TASK. The word to look for is "autocite". Report every line of the entries below that has it.

Records excerpted from a collection
+++

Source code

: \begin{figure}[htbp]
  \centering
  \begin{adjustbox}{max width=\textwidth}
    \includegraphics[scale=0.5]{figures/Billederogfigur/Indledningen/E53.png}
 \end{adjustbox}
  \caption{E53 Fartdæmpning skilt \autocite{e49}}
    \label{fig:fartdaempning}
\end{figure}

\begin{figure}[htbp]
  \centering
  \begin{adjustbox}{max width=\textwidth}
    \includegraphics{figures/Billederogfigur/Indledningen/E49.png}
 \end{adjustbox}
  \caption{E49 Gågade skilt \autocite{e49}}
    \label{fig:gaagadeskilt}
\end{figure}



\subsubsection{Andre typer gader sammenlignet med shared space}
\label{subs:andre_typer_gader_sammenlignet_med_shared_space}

+++

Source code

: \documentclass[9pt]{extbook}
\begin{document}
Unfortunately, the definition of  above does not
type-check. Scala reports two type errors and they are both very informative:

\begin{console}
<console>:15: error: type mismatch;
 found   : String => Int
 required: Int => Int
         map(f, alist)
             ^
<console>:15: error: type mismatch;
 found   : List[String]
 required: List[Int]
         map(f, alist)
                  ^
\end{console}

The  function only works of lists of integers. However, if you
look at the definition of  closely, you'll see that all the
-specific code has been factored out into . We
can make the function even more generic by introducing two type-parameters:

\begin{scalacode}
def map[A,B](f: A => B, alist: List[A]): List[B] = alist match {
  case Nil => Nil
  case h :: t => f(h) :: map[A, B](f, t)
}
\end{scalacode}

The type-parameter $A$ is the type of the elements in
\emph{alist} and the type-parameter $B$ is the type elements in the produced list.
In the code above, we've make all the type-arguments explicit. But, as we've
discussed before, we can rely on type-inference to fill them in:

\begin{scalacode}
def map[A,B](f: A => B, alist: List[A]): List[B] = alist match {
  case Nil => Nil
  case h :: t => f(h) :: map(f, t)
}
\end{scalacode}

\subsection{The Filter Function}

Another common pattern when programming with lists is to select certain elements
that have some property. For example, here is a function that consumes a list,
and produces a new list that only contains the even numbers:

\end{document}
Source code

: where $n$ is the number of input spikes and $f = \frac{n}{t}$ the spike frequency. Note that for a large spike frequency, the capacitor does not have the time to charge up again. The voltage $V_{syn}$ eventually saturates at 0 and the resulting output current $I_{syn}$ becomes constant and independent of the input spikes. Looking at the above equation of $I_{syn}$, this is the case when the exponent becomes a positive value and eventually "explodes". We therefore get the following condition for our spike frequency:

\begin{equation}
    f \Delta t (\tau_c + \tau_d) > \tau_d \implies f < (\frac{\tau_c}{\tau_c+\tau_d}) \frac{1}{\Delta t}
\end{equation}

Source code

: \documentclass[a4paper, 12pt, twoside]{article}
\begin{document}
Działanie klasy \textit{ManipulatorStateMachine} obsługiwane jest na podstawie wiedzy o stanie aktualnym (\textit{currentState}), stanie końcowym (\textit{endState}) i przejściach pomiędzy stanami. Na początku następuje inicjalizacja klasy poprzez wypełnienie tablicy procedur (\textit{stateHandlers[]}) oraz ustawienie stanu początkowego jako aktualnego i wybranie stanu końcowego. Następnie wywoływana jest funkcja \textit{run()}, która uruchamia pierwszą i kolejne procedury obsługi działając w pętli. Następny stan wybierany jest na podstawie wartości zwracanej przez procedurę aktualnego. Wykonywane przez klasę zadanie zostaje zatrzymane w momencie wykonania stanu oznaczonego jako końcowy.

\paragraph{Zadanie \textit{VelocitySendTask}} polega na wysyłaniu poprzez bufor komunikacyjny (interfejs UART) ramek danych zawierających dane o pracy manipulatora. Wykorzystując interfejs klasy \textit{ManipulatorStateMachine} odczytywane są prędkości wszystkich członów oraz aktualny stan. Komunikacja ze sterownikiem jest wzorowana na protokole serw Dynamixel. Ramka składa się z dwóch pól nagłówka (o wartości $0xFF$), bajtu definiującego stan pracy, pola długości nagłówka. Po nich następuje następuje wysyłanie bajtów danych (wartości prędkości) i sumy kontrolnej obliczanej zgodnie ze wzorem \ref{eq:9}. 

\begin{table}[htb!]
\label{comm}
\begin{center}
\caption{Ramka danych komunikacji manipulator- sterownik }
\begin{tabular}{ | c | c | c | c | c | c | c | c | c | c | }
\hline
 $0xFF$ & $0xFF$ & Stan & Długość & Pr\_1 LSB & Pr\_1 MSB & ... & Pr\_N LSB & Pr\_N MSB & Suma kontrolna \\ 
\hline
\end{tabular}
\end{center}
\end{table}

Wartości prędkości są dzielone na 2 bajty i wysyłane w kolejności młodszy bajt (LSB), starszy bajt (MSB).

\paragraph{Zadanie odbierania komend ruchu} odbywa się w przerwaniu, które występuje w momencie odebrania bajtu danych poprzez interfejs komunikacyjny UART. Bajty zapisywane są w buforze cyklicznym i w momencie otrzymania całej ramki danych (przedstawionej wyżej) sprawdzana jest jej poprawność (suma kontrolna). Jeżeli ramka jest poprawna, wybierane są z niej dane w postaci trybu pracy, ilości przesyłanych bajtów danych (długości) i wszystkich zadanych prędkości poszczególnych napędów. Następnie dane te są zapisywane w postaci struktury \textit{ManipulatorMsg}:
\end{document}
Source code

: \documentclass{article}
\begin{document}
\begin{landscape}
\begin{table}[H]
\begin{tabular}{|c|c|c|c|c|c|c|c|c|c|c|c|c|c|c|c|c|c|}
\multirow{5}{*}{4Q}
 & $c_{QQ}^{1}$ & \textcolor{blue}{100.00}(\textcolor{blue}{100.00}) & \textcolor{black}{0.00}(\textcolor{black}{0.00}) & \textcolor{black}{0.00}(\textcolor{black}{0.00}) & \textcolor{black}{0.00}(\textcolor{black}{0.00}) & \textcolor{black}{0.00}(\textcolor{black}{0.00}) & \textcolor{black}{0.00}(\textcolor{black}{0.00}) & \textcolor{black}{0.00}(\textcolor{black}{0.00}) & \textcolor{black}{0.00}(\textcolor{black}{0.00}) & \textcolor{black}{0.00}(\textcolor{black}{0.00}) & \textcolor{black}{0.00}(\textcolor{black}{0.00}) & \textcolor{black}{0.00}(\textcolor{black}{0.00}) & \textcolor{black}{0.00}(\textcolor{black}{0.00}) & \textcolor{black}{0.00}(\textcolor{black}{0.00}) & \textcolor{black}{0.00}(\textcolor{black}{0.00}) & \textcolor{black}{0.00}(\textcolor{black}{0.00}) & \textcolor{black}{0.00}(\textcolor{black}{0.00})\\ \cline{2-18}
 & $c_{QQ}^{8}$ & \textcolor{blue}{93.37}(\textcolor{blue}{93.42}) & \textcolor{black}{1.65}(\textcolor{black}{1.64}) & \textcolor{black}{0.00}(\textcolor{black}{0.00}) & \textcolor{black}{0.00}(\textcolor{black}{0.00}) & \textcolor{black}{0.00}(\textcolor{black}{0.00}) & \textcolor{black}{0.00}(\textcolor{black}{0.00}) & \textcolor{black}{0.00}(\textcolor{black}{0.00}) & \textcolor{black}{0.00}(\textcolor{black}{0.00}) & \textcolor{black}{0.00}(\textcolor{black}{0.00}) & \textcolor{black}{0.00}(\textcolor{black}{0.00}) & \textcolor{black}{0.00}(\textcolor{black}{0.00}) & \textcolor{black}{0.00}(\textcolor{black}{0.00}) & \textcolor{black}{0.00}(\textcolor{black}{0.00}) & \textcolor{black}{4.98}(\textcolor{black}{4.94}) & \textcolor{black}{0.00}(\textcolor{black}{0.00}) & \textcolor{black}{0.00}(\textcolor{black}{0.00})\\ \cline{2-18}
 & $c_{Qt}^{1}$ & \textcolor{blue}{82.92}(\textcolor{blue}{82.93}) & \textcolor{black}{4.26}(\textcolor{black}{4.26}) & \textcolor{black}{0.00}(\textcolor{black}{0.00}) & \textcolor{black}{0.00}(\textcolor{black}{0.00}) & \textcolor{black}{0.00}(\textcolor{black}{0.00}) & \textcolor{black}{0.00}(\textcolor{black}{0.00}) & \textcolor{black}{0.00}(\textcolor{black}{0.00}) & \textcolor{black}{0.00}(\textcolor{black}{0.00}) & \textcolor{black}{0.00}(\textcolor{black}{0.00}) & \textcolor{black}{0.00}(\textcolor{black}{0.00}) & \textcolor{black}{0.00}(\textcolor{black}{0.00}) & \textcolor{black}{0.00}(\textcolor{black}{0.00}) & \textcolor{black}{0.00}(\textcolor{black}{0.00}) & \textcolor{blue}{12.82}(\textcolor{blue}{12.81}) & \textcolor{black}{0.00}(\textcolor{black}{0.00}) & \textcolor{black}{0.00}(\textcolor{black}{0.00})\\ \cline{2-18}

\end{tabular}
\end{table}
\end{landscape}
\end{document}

+++

RESPONSE TO THE TASK.
  \caption{E53 Fartdæmpning skilt \autocite{e49}}
  \caption{E49 Gågade skilt \autocite{e49}}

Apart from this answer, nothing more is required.